The GDPR legislation gives you a right to claim compensation from an organisation if you have suffered damage because of it breaking data protection law. This includes both "material damage" (e.g., you have lost money) and "non-material damage" (e.g., you have suffered distress).

If you've suffered distress or financial loss because of your data being compromised, the first thing you must do is contact the organisation that you believe is responsible.

Outline what distress and/or losses you've suffered, and how you expect it to compensate you. It's important to note that you can now make a claim relating to distress alone - you do not need to have also suffered financial loss.

Alternatively, you can use a specialist claims company to make an application for compensation.

How much compensation can I get for a data breach?

Data breaches can lead to big money – it has been reported that 'Millions of easyJet customers could be owed up to £2,000 compensation', for example.

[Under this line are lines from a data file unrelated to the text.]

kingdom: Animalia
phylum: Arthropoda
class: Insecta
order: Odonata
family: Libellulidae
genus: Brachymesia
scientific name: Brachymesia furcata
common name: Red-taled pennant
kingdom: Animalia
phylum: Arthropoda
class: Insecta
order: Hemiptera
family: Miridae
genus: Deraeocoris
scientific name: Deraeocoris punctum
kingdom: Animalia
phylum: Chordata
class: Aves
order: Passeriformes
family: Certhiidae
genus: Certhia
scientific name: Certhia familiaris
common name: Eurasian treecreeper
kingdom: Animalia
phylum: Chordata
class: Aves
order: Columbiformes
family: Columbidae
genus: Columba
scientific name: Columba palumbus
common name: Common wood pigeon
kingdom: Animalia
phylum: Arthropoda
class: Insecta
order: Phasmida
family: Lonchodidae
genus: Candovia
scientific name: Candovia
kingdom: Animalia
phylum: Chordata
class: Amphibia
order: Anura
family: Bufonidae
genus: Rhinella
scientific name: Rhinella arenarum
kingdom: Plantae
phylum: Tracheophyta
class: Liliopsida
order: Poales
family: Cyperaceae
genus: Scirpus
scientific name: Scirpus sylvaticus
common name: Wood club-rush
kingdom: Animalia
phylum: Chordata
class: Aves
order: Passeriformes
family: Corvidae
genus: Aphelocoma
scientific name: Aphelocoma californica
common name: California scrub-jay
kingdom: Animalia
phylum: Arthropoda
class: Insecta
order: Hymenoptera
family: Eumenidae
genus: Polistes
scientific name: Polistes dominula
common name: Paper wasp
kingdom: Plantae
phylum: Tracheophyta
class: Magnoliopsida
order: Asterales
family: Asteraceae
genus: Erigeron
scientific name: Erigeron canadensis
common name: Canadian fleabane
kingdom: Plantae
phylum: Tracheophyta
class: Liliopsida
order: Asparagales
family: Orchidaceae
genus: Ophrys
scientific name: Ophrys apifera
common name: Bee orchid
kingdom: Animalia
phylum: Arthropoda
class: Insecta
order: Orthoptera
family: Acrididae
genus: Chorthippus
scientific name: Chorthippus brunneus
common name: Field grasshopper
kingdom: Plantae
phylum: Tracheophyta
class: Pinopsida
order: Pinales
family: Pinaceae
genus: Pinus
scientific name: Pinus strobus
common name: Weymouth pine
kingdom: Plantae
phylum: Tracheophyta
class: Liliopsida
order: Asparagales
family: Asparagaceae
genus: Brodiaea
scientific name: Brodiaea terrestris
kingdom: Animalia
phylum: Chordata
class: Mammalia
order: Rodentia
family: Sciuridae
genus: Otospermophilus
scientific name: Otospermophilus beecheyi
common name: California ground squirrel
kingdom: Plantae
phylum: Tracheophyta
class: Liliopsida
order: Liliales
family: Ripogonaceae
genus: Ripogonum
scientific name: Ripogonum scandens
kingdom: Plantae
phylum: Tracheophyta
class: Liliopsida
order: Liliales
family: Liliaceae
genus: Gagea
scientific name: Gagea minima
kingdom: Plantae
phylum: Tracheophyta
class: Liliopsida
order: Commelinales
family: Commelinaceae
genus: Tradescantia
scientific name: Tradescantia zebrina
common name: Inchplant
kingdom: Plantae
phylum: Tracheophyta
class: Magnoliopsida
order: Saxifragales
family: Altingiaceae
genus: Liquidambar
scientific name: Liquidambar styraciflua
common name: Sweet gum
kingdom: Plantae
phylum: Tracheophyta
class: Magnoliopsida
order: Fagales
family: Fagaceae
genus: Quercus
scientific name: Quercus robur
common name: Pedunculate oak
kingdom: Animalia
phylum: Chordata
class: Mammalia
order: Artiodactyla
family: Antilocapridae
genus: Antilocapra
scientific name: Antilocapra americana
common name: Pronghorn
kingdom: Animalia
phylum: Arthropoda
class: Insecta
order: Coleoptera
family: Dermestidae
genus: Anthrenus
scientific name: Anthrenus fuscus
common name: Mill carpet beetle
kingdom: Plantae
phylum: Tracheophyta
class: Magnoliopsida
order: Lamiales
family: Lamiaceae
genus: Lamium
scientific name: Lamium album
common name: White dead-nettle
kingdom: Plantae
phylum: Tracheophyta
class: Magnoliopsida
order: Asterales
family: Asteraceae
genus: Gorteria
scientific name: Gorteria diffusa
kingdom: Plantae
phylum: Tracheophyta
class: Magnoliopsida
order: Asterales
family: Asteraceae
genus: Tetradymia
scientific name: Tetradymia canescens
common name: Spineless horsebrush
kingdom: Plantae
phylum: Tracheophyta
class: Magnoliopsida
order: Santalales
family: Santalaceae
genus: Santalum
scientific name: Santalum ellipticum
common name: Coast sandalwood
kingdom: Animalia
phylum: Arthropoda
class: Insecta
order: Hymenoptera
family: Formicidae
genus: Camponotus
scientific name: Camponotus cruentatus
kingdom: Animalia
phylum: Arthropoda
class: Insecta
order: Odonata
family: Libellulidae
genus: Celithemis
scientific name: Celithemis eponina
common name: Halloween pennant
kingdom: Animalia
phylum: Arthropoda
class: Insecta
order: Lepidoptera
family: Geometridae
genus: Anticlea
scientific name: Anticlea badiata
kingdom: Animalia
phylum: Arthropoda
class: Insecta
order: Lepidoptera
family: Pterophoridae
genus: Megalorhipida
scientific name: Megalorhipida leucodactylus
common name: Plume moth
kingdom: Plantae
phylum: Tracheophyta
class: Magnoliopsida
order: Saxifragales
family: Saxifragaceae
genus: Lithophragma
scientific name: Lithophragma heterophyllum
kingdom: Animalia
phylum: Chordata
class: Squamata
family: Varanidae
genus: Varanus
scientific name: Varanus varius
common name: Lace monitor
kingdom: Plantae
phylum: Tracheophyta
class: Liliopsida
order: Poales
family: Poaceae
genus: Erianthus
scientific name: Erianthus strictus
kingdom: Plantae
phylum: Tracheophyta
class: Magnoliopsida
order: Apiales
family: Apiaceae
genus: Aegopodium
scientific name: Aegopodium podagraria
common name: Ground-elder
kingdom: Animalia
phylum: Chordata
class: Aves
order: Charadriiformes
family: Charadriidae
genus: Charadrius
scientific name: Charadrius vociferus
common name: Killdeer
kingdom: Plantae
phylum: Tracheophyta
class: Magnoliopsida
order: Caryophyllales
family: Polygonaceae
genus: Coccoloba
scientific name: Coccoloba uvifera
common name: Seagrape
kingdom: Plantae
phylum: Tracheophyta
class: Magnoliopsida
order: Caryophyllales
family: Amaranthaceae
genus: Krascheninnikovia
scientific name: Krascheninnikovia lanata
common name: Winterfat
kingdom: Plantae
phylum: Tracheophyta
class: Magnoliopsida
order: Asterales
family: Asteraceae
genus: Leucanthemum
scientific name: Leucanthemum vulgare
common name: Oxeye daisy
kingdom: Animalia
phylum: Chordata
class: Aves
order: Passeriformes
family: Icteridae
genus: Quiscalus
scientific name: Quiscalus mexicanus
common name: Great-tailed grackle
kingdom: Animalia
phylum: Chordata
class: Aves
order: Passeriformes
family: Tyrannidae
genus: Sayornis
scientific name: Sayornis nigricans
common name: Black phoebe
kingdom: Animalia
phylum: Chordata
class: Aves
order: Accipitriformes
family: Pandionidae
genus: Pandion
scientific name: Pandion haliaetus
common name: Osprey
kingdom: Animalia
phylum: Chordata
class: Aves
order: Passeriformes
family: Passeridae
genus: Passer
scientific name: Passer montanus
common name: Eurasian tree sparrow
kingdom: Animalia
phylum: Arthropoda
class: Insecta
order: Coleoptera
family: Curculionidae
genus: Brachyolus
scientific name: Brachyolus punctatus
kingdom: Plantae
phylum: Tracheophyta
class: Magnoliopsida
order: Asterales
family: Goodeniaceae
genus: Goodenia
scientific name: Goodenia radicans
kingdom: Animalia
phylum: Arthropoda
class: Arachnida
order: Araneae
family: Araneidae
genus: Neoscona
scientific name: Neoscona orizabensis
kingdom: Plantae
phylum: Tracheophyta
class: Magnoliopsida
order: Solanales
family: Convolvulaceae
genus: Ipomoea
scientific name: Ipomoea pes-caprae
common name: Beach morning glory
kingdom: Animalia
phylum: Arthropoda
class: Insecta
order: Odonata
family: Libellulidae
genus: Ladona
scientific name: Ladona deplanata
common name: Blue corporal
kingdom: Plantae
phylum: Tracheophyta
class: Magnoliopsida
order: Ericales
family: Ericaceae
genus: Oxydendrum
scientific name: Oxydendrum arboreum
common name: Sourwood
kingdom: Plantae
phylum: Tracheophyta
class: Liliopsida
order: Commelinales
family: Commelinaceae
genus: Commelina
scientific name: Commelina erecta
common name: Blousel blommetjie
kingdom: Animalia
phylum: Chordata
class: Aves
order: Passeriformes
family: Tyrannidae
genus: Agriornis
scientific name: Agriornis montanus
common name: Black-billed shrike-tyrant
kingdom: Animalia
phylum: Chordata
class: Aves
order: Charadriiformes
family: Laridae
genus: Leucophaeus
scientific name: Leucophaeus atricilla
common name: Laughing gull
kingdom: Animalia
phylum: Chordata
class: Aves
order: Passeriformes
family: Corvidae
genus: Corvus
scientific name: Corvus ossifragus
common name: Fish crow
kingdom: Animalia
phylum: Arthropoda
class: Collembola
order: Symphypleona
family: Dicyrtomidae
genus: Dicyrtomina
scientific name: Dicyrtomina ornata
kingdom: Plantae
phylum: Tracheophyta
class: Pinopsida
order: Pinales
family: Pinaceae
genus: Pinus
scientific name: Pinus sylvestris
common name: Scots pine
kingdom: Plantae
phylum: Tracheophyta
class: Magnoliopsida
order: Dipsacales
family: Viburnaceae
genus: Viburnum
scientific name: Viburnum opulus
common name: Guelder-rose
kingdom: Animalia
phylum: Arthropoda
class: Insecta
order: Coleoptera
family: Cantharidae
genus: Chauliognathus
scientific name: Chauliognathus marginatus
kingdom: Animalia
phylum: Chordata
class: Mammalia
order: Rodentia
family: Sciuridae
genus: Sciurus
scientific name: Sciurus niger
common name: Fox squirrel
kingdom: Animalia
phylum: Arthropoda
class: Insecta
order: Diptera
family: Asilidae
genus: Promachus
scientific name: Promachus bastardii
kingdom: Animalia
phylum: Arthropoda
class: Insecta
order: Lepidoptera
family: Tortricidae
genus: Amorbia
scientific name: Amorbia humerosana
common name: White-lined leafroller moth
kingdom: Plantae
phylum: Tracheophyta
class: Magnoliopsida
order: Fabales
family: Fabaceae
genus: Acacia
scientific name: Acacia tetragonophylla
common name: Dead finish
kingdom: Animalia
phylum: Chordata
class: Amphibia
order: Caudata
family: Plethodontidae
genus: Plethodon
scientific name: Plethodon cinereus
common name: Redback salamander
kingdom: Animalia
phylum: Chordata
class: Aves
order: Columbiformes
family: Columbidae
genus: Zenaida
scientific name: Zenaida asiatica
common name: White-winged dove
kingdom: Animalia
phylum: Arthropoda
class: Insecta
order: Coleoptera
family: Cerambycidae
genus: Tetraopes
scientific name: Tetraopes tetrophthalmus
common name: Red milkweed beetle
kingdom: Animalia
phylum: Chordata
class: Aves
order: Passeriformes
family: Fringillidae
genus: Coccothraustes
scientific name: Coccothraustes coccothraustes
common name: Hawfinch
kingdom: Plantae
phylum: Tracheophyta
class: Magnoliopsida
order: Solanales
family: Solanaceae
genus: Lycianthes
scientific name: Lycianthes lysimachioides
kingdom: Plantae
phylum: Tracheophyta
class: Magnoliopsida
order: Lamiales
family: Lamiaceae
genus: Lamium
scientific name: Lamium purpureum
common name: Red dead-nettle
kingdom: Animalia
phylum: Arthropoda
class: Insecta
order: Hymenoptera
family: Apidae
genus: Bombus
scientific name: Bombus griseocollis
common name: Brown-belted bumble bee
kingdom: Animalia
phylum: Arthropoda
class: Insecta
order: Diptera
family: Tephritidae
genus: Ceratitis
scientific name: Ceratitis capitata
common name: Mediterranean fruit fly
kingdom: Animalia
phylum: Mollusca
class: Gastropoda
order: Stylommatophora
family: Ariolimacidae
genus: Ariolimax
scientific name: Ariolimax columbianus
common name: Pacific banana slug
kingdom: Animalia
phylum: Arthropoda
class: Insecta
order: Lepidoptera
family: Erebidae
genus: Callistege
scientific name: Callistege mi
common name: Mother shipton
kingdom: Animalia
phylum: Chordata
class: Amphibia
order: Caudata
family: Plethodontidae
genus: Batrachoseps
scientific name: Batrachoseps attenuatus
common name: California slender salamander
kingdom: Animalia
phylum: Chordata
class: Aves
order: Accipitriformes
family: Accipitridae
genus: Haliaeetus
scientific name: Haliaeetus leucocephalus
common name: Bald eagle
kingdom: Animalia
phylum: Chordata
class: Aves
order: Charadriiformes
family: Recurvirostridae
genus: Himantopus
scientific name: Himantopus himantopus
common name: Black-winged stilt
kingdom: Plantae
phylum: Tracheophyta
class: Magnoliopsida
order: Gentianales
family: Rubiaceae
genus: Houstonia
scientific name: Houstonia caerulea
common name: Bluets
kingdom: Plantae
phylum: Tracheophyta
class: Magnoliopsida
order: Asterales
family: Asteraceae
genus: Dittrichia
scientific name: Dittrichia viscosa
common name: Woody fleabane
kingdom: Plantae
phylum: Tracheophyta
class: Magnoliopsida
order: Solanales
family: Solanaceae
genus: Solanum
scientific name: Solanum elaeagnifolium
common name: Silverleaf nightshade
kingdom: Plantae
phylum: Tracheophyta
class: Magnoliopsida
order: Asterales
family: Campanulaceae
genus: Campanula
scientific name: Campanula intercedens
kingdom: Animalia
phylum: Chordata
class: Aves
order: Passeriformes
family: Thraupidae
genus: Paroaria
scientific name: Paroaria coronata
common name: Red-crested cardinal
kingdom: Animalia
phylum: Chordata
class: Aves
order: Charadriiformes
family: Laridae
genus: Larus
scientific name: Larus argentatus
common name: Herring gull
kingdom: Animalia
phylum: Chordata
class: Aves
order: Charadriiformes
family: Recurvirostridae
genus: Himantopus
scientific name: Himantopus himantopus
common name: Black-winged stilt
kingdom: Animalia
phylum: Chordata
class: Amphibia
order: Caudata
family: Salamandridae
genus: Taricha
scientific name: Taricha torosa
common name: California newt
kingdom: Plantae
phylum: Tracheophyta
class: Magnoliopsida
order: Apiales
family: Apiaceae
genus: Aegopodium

The amount of compensation you can claim for a data breach will depend on the nature of the breach and what impact it had on you. The law around data breaches is still relatively new, so there are no fixed guidelines around the amount of compensation that should be awarded.

In England and Wales, compensation amounts can range from £750 to over £10,000 for a data breach claim depending on how serious the data breach was – so it's worth taking it seriously and considering taking legal advice.

There are plenty of companies out there offering free legal advice and will make a claim for you on a 'no win no fee’ basis. Simply do a Google search for 'no win no fee' solicitors who handle data breaches.

What can you claim compensation for?

You can claim for both financial loss and personal distress in a data breach claim.

This can include:

● Financial loss and/or bad credit

● Identity theft and fraud

● Damage to your or your business' reputation

● Distress

● Discrimination

Be aware if you’re looking to make a data breach claim, you’ll need to show evidence of any financial loss and distress. For example, a doctor’s note if the breach has caused you mental health problems such as anxiety or depression

Time Limits for a Data Breach Claim

You have six years from when your data was breached or when you first felt the impact of the breach to make a data breach claim under UK GDPR. There are strict time limits in place for a data breach claim, so it's important to get expert legal advice as soon as you can so you don't miss any important deadlines.

Prevention is the best course of action

If your data has been lost and you use the same or similar login information - such as passwords and usernames - for other websites or online accounts, you should change those details immediately. You should also keep a watchful eye for any suspicious bank transactions and be careful taking any calls from people asking for your data.

You can also use Rightly Protect to remove your data from those companies you don't need or want to have your personal information.

Simply use the free Rightly Protect service to analyse your email inbox and find a list of companies that have your data. You can then simply choose any or all in the list and ask them to delete your data. The fewer companies that have your data the less chance you’ll be included in a data breach.

You can also carry out a risk assessment to evaluate how much damage has been done and whether it’s too late to do something about it.